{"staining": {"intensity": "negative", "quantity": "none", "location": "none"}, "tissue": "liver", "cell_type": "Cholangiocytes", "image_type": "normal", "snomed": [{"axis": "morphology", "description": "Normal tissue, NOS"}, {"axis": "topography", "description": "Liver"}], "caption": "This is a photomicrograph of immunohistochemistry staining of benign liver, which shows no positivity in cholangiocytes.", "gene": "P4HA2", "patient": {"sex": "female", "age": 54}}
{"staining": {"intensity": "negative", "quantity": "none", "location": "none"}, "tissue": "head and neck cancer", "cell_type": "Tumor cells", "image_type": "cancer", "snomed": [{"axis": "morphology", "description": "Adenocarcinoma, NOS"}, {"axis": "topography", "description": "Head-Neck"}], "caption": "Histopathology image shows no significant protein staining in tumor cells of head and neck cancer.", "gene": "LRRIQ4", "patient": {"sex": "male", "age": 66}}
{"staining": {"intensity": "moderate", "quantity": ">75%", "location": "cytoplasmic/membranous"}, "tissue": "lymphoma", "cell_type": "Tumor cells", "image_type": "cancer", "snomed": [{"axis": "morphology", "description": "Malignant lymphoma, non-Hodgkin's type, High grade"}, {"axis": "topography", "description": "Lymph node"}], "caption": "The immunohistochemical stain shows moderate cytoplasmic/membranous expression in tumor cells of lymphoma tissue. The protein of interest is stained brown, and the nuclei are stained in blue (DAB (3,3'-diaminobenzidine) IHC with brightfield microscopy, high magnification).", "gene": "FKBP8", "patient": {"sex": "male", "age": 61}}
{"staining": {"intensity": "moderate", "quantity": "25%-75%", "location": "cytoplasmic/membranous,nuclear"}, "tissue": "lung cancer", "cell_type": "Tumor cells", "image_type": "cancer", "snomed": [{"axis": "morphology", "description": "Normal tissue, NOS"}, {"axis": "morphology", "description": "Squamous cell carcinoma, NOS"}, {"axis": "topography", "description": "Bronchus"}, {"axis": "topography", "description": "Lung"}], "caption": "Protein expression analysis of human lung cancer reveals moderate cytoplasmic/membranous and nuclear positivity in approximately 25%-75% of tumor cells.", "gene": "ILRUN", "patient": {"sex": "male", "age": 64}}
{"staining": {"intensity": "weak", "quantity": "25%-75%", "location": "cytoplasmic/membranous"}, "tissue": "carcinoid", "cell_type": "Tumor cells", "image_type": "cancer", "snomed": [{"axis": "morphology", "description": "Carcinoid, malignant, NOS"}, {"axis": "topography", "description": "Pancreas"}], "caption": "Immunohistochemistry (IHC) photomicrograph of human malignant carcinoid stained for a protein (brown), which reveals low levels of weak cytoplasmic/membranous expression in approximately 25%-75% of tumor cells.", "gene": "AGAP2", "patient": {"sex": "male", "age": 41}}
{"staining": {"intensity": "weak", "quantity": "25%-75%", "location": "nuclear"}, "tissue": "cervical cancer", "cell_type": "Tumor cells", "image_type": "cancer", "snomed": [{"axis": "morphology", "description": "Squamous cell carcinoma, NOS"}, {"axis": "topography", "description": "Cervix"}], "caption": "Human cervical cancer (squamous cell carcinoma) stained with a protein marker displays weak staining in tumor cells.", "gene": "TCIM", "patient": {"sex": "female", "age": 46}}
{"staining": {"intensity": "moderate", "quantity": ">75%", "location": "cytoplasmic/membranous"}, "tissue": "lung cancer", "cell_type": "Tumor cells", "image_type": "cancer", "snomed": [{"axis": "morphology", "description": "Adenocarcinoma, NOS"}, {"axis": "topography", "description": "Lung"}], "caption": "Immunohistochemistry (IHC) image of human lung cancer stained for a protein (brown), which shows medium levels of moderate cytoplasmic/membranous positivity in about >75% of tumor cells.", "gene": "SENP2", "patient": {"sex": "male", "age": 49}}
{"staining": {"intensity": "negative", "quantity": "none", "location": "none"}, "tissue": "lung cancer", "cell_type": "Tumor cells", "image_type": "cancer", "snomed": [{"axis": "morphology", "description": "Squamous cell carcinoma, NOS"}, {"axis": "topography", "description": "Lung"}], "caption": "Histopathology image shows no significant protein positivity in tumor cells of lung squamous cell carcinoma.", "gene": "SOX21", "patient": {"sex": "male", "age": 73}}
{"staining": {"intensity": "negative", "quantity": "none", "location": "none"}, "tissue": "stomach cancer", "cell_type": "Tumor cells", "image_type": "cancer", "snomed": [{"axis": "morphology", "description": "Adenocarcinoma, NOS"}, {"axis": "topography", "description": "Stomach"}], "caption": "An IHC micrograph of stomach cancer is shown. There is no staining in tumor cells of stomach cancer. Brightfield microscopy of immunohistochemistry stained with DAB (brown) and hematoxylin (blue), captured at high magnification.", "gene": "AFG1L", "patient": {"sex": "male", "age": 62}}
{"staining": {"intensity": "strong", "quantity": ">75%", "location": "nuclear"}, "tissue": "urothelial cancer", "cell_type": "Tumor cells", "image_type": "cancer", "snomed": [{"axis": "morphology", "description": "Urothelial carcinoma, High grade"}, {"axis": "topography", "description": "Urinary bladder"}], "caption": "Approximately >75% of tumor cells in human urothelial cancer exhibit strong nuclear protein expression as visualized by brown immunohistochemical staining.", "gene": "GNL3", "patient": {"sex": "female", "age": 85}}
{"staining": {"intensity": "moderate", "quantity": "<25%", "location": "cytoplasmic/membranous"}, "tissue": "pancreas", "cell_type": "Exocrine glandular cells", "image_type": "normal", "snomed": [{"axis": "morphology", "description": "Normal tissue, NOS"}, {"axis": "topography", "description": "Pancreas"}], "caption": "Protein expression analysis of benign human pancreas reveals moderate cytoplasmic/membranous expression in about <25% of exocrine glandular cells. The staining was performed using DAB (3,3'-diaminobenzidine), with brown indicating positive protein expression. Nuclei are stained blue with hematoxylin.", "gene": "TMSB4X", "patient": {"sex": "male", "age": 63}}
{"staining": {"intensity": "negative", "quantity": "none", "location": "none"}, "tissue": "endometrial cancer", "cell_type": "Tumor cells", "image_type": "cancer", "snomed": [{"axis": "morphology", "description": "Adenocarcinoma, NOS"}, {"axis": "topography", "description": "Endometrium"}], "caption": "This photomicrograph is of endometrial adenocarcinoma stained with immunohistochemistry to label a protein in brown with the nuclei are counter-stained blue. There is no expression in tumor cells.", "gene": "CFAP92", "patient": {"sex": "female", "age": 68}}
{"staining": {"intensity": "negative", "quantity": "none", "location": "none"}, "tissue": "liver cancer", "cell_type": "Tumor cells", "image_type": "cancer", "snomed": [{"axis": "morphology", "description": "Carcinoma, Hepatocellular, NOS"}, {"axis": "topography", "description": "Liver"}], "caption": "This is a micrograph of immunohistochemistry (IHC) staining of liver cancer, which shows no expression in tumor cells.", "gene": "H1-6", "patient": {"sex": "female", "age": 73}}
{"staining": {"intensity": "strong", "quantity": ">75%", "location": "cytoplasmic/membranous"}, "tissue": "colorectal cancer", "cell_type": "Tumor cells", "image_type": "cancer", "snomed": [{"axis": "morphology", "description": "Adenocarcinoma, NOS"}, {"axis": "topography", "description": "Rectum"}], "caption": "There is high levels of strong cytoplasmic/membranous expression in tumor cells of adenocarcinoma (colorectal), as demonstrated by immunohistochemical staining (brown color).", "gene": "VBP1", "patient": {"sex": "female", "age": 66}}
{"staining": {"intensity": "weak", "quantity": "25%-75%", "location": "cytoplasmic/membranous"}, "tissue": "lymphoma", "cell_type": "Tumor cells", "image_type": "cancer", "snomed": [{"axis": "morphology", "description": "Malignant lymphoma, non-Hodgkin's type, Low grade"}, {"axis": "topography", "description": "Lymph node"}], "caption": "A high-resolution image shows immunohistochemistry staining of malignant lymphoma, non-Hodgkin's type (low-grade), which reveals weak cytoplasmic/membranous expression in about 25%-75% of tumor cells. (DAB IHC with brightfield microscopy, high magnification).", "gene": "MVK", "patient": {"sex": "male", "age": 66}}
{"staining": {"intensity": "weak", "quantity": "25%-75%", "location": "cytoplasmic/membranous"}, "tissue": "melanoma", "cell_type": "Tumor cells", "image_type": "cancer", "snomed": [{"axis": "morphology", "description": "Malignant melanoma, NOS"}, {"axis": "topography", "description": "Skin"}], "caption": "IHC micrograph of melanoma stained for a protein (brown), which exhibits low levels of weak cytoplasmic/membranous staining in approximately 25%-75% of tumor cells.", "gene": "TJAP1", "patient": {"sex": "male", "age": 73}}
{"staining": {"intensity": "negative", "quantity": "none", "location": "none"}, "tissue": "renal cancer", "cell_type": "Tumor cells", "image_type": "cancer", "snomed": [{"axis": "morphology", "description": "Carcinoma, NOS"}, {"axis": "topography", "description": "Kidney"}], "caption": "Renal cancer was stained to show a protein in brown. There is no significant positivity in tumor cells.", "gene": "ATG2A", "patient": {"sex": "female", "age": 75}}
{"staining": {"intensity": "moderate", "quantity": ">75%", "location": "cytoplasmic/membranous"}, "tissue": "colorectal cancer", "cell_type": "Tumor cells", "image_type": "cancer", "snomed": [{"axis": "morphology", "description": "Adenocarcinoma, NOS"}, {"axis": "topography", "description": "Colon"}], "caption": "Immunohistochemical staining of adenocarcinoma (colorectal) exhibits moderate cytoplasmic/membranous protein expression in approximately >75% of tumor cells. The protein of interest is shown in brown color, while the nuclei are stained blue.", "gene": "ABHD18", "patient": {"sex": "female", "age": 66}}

● Exercise prompt: From the entries above, write out only the lines starting at the line that holds "is a micrograph" and ending at the line that holds "is high levels", keeping both and matching them exactly.

● Response:
{"staining": {"intensity": "negative", "quantity": "none", "location": "none"}, "tissue": "liver cancer", "cell_type": "Tumor cells", "image_type": "cancer", "snomed": [{"axis": "morphology", "description": "Carcinoma, Hepatocellular, NOS"}, {"axis": "topography", "description": "Liver"}], "caption": "This is a micrograph of immunohistochemistry (IHC) staining of liver cancer, which shows no expression in tumor cells.", "gene": "H1-6", "patient": {"sex": "female", "age": 73}}
{"staining": {"intensity": "strong", "quantity": ">75%", "location": "cytoplasmic/membranous"}, "tissue": "colorectal cancer", "cell_type": "Tumor cells", "image_type": "cancer", "snomed": [{"axis": "morphology", "description": "Adenocarcinoma, NOS"}, {"axis": "topography", "description": "Rectum"}], "caption": "There is high levels of strong cytoplasmic/membranous expression in tumor cells of adenocarcinoma (colorectal), as demonstrated by immunohistochemical staining (brown color).", "gene": "VBP1", "patient": {"sex": "female", "age": 66}}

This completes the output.